Broom Broom

Coach House Books

Reviewed by Méira Cook

What exists inside the mother? asks the narrator. The mother who once carried the daughter is now the carrier of an illness and the daughter fears discovering the mother’s disorder inside her. The deeply discomforting phrase “Mother’s meat” will take on greater resonance as we learn about the horrifying discord between the quiet within and the rage outside, the mother’s decline, her movement towards a state of inchoate flesh, and beyond that, to thingness.

Broom Broom is a fractured, piecemeal narrative about the detritus that we need to sweep away before arriving at the compulsion to confess. That Hancock is leery of the transparency of personal confession in poetry is clear in the glittery artifice in which she troubles to clothe it.

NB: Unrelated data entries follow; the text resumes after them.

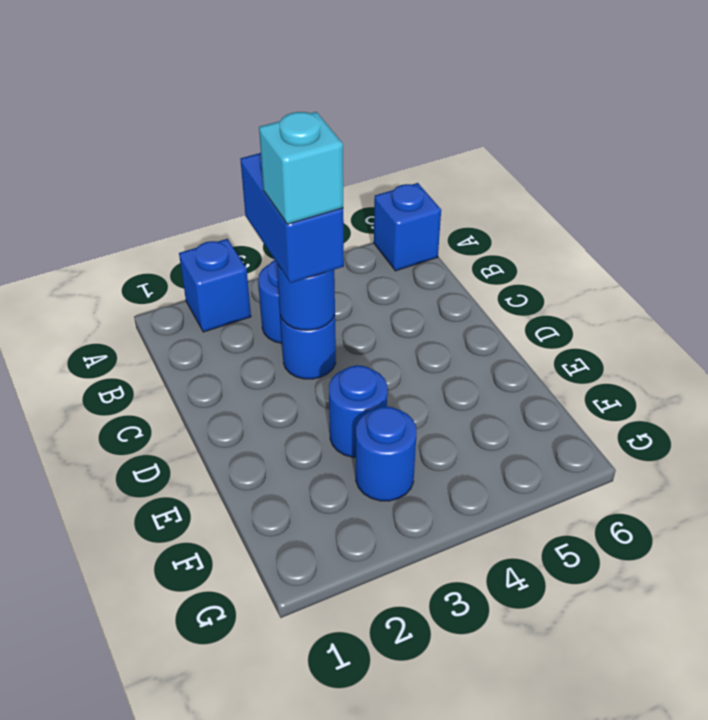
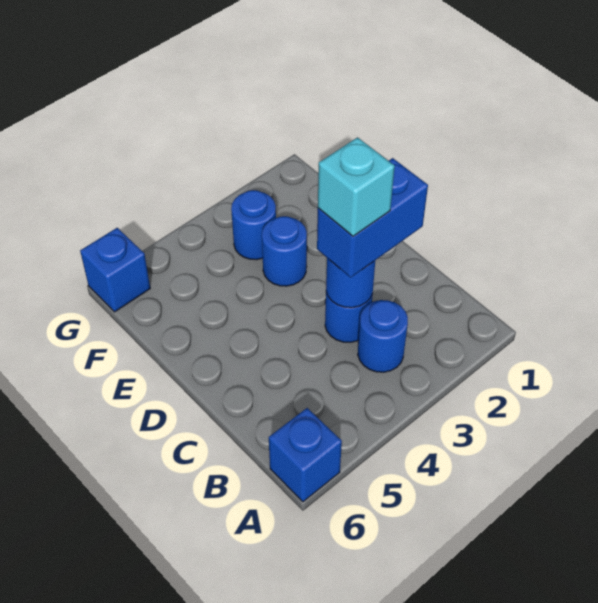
blue brick A2 level 1 -> blue brick G6 level 1
blue brick B3:C3 level 3 -> blue brick C2:C3 level 3

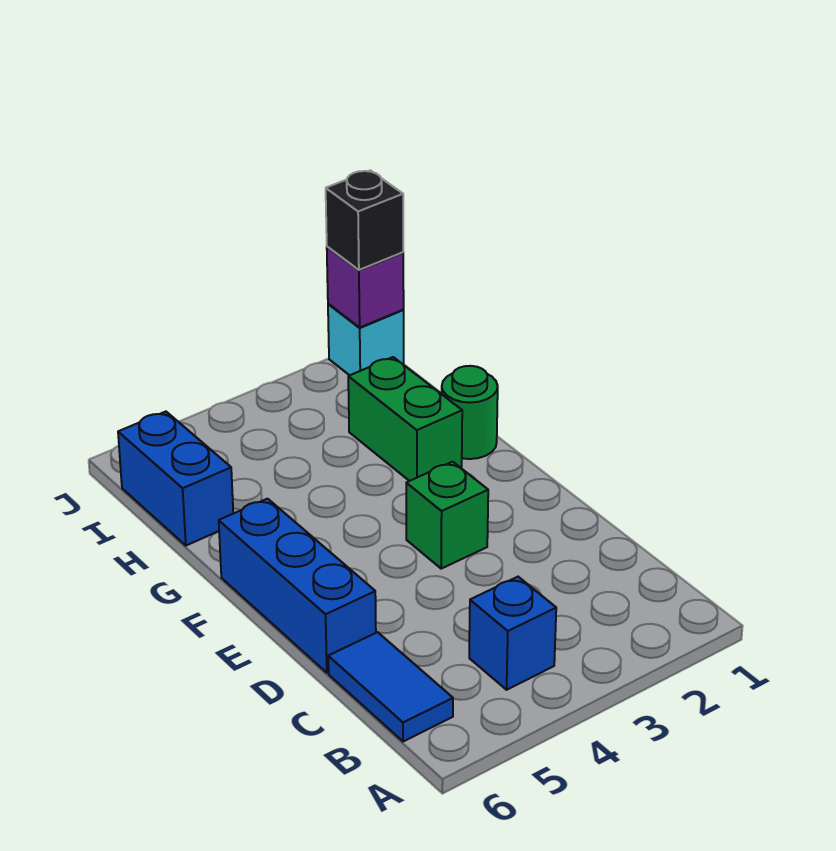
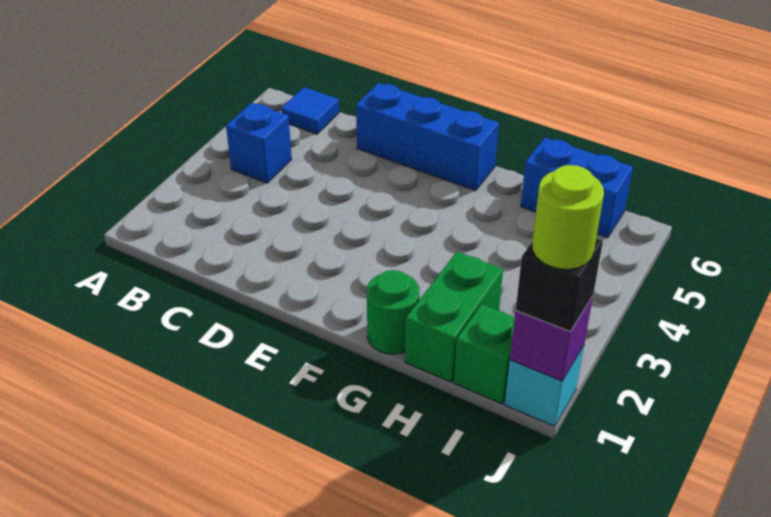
blue tile B6:C6 level 1 -> blue tile B6 level 1
green brick E3 level 1 -> green brick I1 level 1
green brick G2:H2 level 1 -> green brick H1:H2 level 1
none -> lime round brick J1 level 4

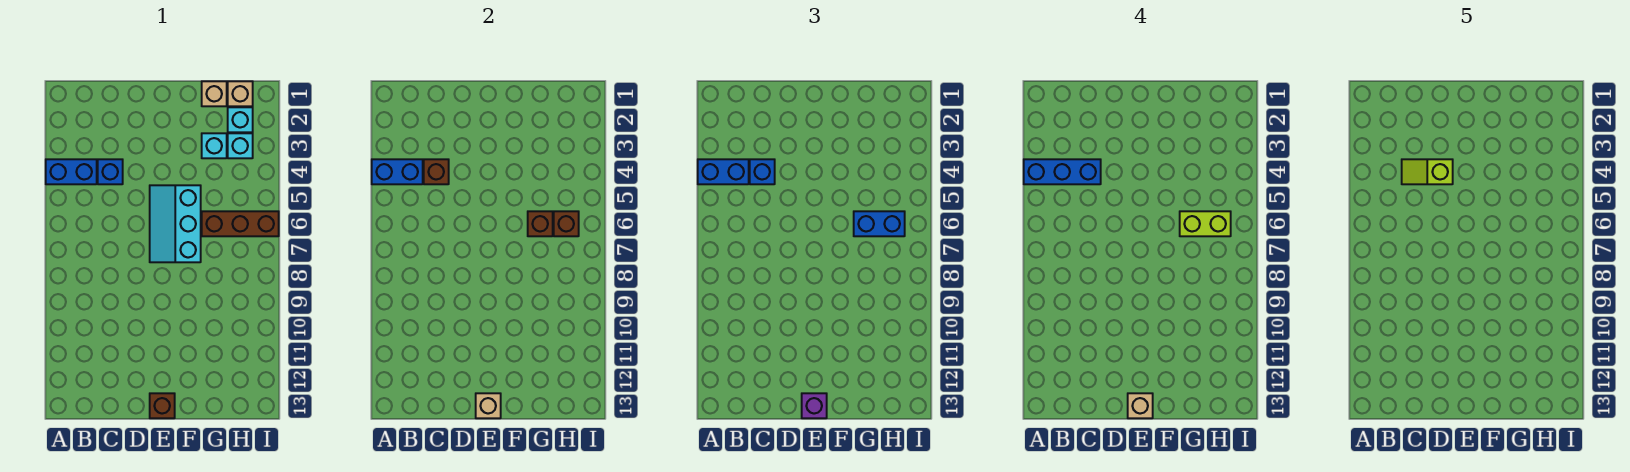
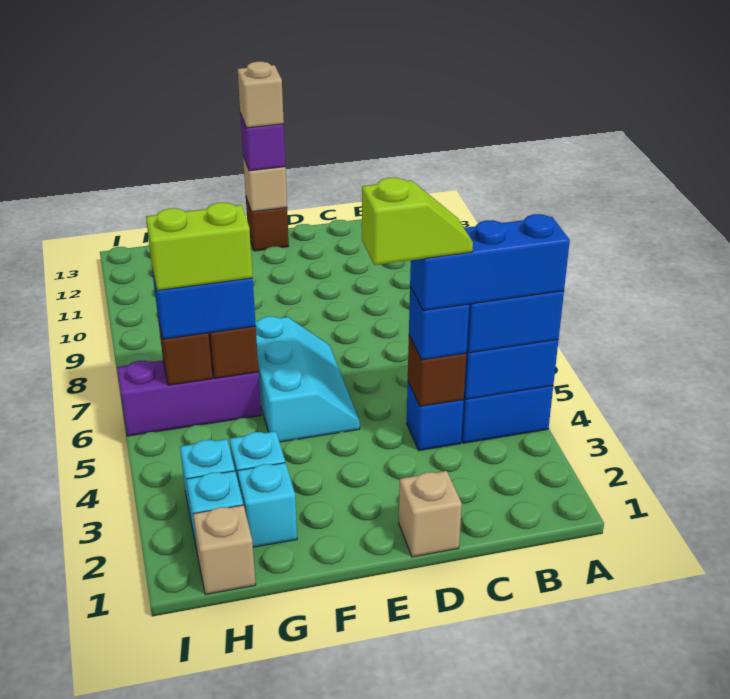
tan brick G1 level 1 -> tan brick D1 level 1
none -> cyan brick G2 level 1
brown brick G6:I6 level 1 -> purple brick G6:I6 level 1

Her reliance on technical artistry and poetic form — sonnet, villanelle, haiku, poetic essay, couplets — frames hysteria, sets trauma at a remove, lets the reader know that this is a poet in control of her craft, her broom. Poems such as “Brecken” and “Evil Brecken” both use and abuse the writer’s first name, in this way seeming to exorcise self-hatred with humour and wordplay, rhythm, the rusty clang of language set against the image’s subtle power to console:

Uterus, barbed. Tubes, unheimlich.

Pickled genes; paretic pelvis. Brr,

I need protecting …

 

Hush, my Brecken, lie down with me.

Lover, lecher, what beckons — your bestie,

penetrant, bloodline, heaven. (58)

This review is excerpted from a longer piece published in CV2.

Méira Cook lives and writes in Winnipeg.